Among the records below, find each line containing the word "Accountability" and copy it.

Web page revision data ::
■ ■ ■
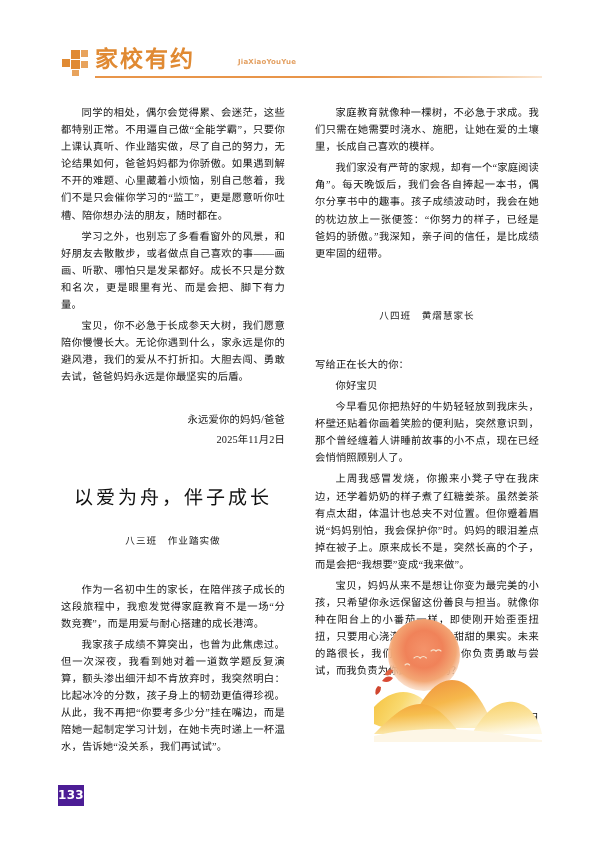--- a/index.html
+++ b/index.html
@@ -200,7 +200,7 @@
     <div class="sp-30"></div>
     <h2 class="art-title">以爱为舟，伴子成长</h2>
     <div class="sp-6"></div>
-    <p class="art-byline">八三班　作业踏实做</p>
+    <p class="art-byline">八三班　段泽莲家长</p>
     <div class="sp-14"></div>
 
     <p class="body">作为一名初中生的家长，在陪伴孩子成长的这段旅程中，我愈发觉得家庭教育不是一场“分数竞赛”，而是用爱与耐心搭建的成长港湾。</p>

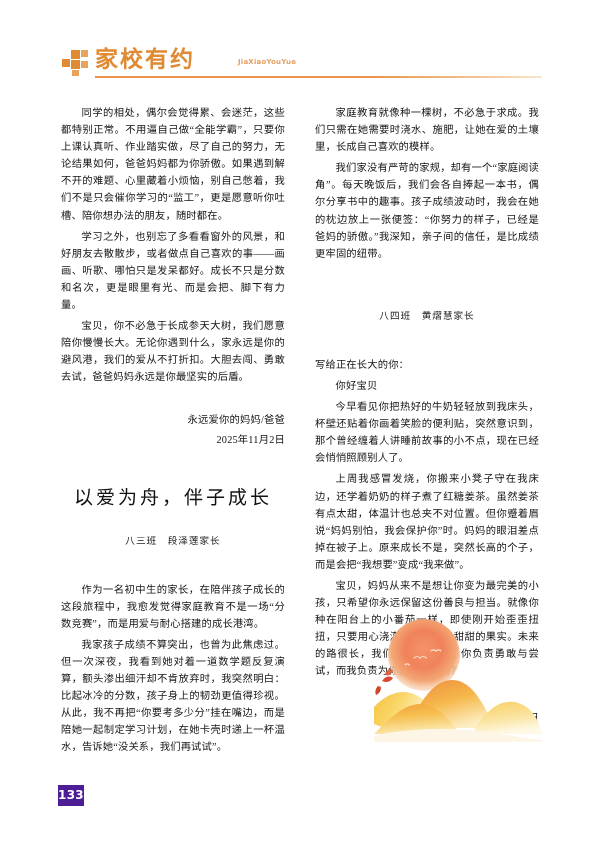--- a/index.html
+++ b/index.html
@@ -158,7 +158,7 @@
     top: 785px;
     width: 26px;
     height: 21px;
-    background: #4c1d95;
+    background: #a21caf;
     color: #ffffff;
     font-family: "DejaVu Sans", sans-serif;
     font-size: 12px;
■ ■ ■
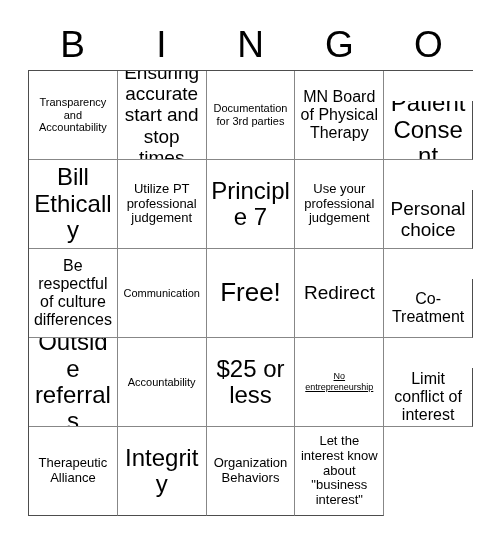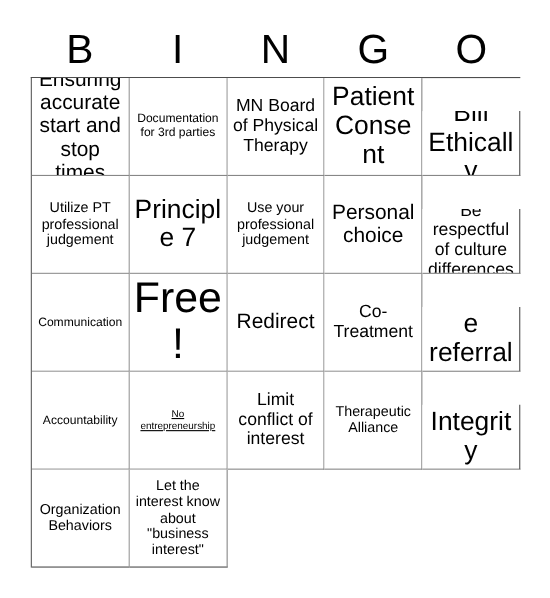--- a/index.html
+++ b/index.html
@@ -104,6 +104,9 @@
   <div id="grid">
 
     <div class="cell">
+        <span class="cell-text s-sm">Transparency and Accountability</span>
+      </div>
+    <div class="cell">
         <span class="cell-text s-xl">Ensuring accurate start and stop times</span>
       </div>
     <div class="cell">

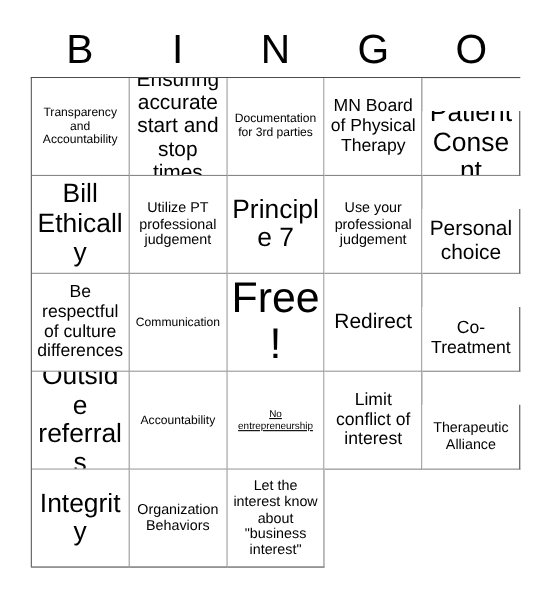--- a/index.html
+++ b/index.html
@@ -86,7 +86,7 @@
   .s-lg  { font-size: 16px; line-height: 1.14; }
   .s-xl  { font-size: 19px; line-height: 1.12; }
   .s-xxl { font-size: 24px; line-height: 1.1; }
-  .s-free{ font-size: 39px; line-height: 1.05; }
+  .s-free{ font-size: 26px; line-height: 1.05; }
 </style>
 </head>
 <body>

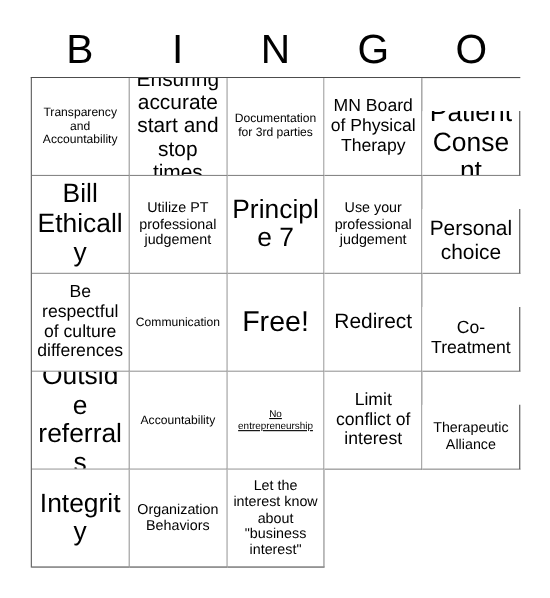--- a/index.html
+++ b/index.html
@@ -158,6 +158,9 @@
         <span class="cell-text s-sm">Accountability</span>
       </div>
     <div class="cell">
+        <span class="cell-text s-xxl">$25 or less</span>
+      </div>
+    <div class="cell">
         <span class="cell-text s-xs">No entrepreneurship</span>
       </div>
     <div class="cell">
■ ■ ■
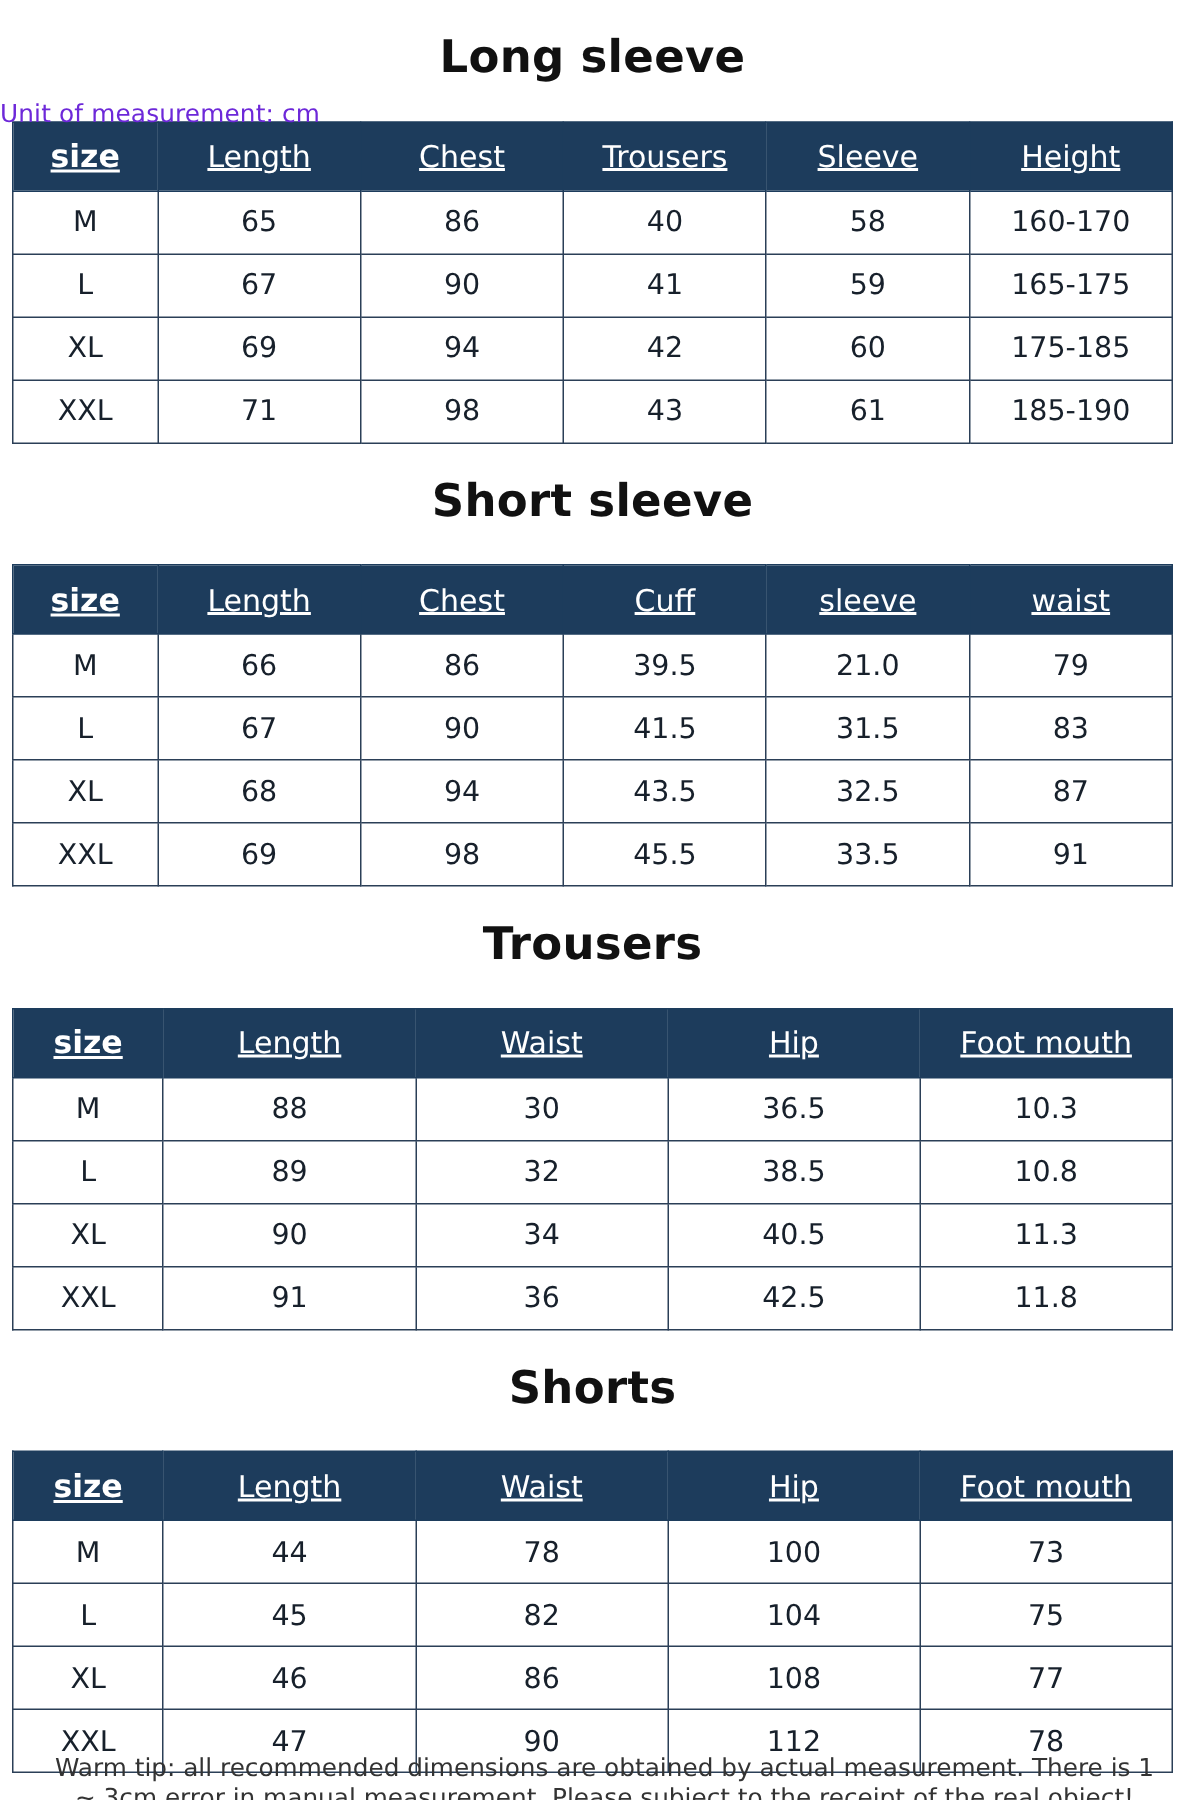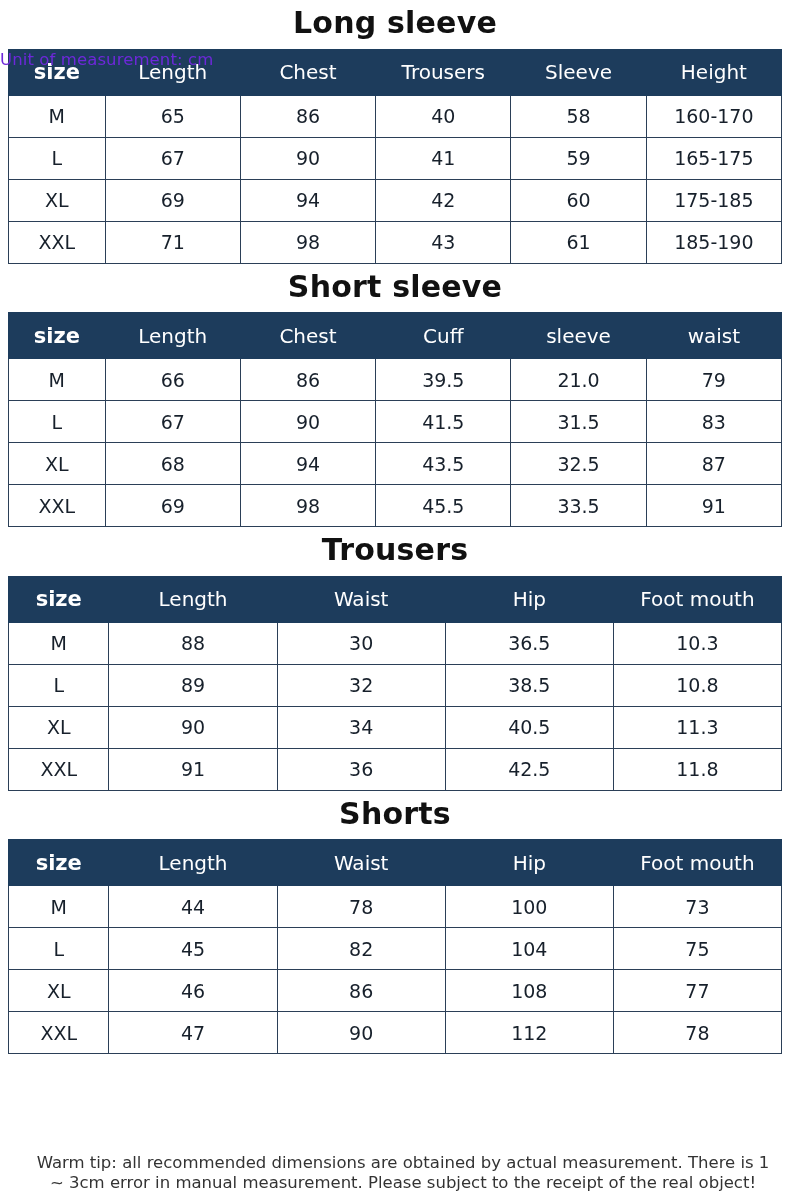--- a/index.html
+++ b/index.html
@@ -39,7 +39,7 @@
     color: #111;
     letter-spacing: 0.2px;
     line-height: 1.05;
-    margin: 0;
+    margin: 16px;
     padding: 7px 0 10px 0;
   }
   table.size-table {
■ ■ ■
Answer to the exercise ::
+        <span class="cell-text s-sm">Transparency and Accountability</span>
         <span class="cell-text s-sm">Accountability</span>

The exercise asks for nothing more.